DOCUMENT EXTRACT ▸
BEGIN

CSIS’ Sujai Shivakumar, Julie Heng Opine on RISC-V as the Future of Chip Development
Sujai Shivakumar and Julie Heng of the Center for Strategic & International Studies (CSIS), director and senior fellow and research intern respectively, have weighed in on the future of chip development - and what changes the free and open-source RISC-V instruction set architecture may bring.
“Many believe that the future of chip design - and the development of new technologies like next-generation artificial intelligence (AI) - will depend on RISC-V architecture,” the pair explain in a joint op-ed article. "RISC-V is an open standard developed through international collaboration. Participating in international standards like RISC-V is perceived as enabling firms to maintain greater control over their intellectual property and strengthen innovation across public and private sectors. However, some U.S. policymakers also worry that the RISC-V architecture standard could endanger U.S. national security and competitive advantage.
"As an open standard ISA, RISC-V is accessible and free to implement. It allows firms, large and small, to build their own implementations on top of the ISA, allowing them to maintain greater control over their technology and take advantage of software compatibility across the RISC-V ecosystem. Many firms that currently license ISAs from Intel/AMD or Arm are helping to develop RISC-V so that they can have another option for semiconductor architectures. A customizable, low-cost ISA option is attractive, particularly for smaller firms.
“Importantly and challengingly, RISC-V is already embedded across the U.S. innovation ecosystem in projects across the public and private sectors, from spaceflight computing at NASA’s Jet Propulsion Laboratory to hardware architecture security at Defense Advanced Research Projects Agency,” the pair note. “A major advantage of this shared, collaborative “language” is that it can be leveraged by researchers, taught in universities, and adopted by small startups and large companies as they seek to build, for example, new chip implementations to support next-generation AI. Thus, there is a strong argument for remaining closely engaged with RISC-V standards development.”
The full article is available on the CSIS website.
Public Review for Zilsd and Zclsd Closes Soon
Christian Herber, owner of the Load/Store Pair for RV32 fast-track extension, has announced a public review period for both the standard and compressed variants of the extension - Zilsd and Zclsd respectively - but you’ll have to hurry: it closes on the 13th of December.
“This specification contains two RV32-only extensions,” the extension documentation explains, "which add load and store instructions using register pairs. It does so by reusing existing instruction encodings which are RV64-only. The specification defines 32-bit encodings (Zilsd extension) and 16-bit encodings (Zclsd).
“Load and store instructions will use the same definition of even-odd pairs as defined by the Zdinx extension. The extension improves static code density, by replacing two separate load or store instructions with a single one. In addition, it can provide a performance improvement for implementations that can make use of a wider than XLEN memory interface.”
“During the public review period, corrections, comments, and suggestions, will be gathered for review. Any minor corrections and/or uncontroversial changes will be incorporated into the specification,” Christian says. “Any remaining issues or proposed changes will be addressed in the public review summary report. If there are no issues that require incompatible changes to the public review specification, the Unprivileged ISA Committee will recommend the updated specifications be approved and ratified by the RISC-V Technical Steering Committee and the RISC-V Board of Directors.”
The specification is available on GitHub, and interested parties can submit comments as Issues or Pull Requests or join in with the discussion on the isa-dev mailing list - at least, until the review period closes on the 13th of December 2024.
News In Brief
- Stream Computing details its open-source RISC-V Matrix Extension v0.5.
- RISC-V International offers a guide to finding and sharing RISC-V community projects.

END

QUESTIONS TO ANSWER ▸
a) According to the RISC-V news excerpt, on what date does the public review period for Zilsd and Zclsd close?
b) Write out, word for word, the passage of the RISC-V news excerpt between "CSIS’ Sujai Shivakumar, Julie" and "architecture may bring.", inclusive.
c) Does the RISC-V news excerpt support each statement below? Answer yes or no for each, and quote the words of the excerpt that decide it.
(i) Zclsd defines 16-bit encodings.
(ii) Zilsd and Zclsd are extensions for RV64 only.
(iii) RISC-V is free to implement.
Use only the RISC-V news excerpt for these tasks.

DATA ▸
BEGIN

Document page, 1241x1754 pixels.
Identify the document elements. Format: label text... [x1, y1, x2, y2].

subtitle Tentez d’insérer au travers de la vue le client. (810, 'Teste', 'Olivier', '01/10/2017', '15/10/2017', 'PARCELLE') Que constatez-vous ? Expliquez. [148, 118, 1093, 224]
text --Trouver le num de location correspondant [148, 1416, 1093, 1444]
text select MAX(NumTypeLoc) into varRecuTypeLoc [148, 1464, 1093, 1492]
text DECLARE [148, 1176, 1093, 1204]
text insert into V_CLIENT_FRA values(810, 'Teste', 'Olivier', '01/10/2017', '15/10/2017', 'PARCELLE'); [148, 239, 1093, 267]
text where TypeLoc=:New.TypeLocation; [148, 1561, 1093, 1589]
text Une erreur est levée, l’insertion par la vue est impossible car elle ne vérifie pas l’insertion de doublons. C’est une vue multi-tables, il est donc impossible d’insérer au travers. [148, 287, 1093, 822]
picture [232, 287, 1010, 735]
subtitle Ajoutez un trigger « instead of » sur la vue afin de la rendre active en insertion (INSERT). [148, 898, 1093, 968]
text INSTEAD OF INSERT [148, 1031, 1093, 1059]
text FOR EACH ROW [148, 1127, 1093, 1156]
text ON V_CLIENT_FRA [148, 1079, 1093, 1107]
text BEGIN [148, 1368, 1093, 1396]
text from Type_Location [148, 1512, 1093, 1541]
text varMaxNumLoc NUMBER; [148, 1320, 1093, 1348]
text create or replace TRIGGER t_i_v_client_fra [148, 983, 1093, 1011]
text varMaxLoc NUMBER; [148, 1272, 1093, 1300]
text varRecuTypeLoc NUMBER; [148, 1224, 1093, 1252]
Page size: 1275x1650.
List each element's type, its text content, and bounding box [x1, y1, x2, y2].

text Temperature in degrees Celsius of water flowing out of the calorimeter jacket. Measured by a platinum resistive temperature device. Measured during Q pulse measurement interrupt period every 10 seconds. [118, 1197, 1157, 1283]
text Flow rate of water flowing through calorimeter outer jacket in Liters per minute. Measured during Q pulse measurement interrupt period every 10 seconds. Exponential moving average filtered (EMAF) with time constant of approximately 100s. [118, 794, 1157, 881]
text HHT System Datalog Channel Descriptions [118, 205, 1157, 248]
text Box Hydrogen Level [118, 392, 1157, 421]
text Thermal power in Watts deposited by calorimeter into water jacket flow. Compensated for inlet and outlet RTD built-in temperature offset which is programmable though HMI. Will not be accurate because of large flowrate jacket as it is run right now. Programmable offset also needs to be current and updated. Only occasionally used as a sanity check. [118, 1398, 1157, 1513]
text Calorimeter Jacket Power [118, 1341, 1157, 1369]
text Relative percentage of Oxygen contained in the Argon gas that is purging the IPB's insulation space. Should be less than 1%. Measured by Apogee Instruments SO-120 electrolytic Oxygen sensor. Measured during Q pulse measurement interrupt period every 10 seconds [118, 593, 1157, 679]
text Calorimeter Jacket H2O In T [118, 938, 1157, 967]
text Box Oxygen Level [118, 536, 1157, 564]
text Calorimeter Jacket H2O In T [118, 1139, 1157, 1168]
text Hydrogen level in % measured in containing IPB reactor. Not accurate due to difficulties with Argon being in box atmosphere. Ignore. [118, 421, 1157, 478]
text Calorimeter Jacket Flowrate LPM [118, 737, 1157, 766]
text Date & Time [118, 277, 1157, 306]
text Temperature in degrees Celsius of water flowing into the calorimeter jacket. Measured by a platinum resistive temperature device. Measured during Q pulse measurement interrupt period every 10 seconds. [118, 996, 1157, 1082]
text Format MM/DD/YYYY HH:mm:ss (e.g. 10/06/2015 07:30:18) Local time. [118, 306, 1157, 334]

END

EXPECTED RESPONSES ▸
a) It closes on the 13th of December 2024.

b)
CSIS’ Sujai Shivakumar, Julie Heng Opine on RISC-V as the Future of Chip Development
Sujai Shivakumar and Julie Heng of the Center for Strategic & International Studies (CSIS), director and senior fellow and research intern respectively, have weighed in on the future of chip development - and what changes the free and open-source RISC-V instruction set architecture may bring.

c)
(i) Yes: "16-bit encodings (Zclsd)".
(ii) No: "This specification contains two RV32-only extensions".
(iii) Yes: "RISC-V is accessible and free to implement."